Au XIXè S, le sultan Tanimoune de Zinder ne promulgua-t-il pas des édits pour qu’aucun arbre ne fut abattu sous peine de sanction (souvent capitale) ? et qu’il initia déjà des plantations avec une politique de protection d’arbres,? en fait, le père de l’indépendance du sultanat du Damagaram (au dépend du grand Empire du Bornou) et accessoirement « formalisateur » de la tauromachie nigérienne (hawan kaho) est, sur les conseils de sa cour, arrivé à la conclusion que pour lutter contre la rareté des pluies et faire prospérer son peuple, il fallait simplement préserver le couvert végétal (l’écologie avant l’heure !). Les pouvoirs publics nigériens doivent plus que jamais s’inspirer de ces initiatives ou stratégies du monde rural et de nos chefs coutumiers pour reverdir, protéger les aires boisées. 
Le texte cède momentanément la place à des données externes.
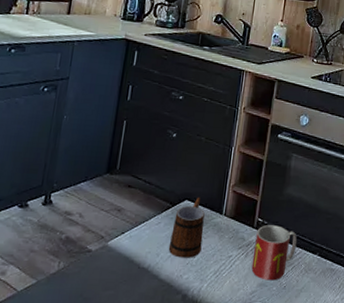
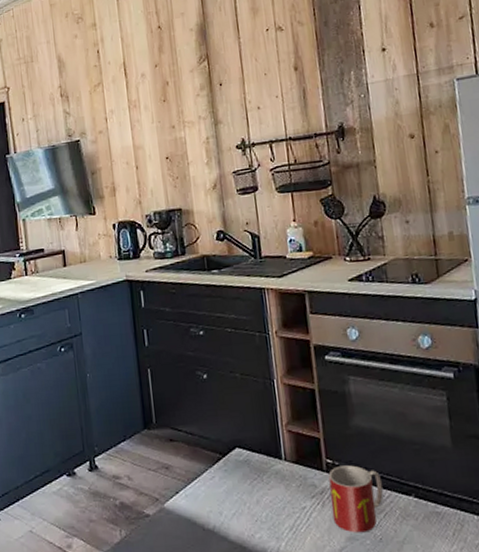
mug: present [168,197,205,258] -> none [228,442,269,515]

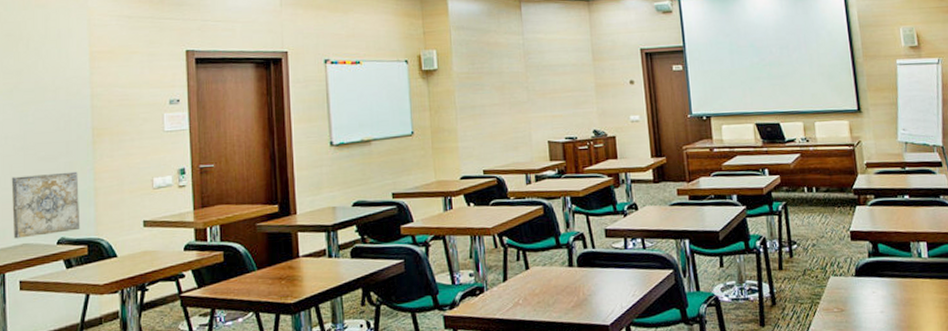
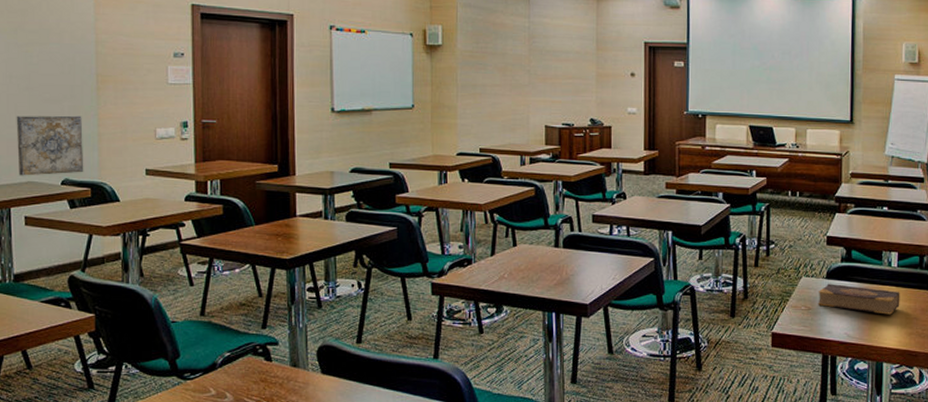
book: none [848,281,937,310] -> present [817,284,900,315]

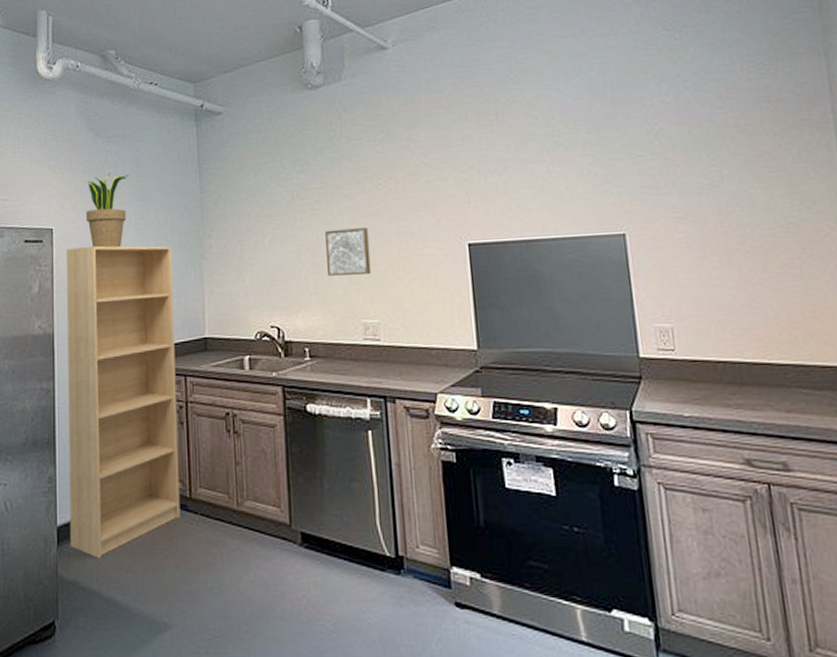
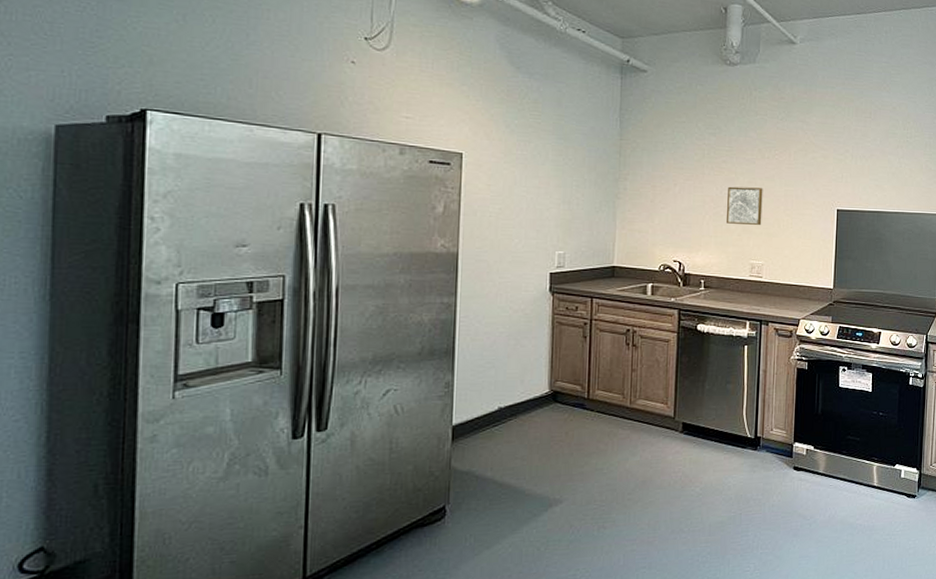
bookshelf: present [67,245,181,559] -> none [466,174,587,451]
potted plant: present [85,173,130,248] -> none [500,108,550,180]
Croire en nous, c’est aussi croire en cette jeunesse industrieuse, libérée et consciente qui peut être une force d’altérité en rapport de ce qui se faisait naguère. Il suffit que les pouvoirs publics lui fassent encore plus suffisamment confiance, comme cela a été entamé en ce moment sous le magistère du président Issoufou Mahamadou (avec l’ANSI, les concours e-Takara…par exemple), pour qu’elle créé, innove et enclenche une dynamique salvatrice : multiplier les réseaux entrepreneuriaux et assouplir les règles de crédit et de financement pourraient libérer les initiatives.En réinstaurant le service civique, la jeunesse pourra prendre le pouls de ce pays, l’aimer, aideret surtout le comprendre loin des stéréotypes. 

Il nous faut des vraies références pour moderniser notre société et mettre fin aux vents contraires, : nous avons une Histoire, des « sages-penseurs », des valeurs (d’unité, de solidarité, de progrès…) et des hommes publics pour les porter et combattrecet impensé qui régit notre société : notre pays en a besoin pour s’affirmer dans une identité purement nigérienne, sahélienne et au-delà. Il nous faut aussi dépasser la dialectique du « nigéro-pessimisme », devenu comme la doxa du « rien-ne-marchisme », qui donne du grain à moudre à tous ceux qui pensent que le pays ne se relèvera pas, la cause étant entendue. 

Cultiver cet esprit de patriotisme et non de nationalisme (car « le nationalisme, c’est la guerre », comme dirait Mitterrand) est le signe que l’aspiration de tout un chacun est et sera de défendre ce pays, ici et à l’extérieur : nous n’avons que ce pays légué par pans successifs ceux qui ont l’ont façonné le Moyen-Age jusqu’à la période précoloniale et contemporaine. Mais le nigérien a su, durant des siècles, dans un pays marqué par la rudesse, transformer ses manques, ses faiblesses en une force résiliente, à l’espoir.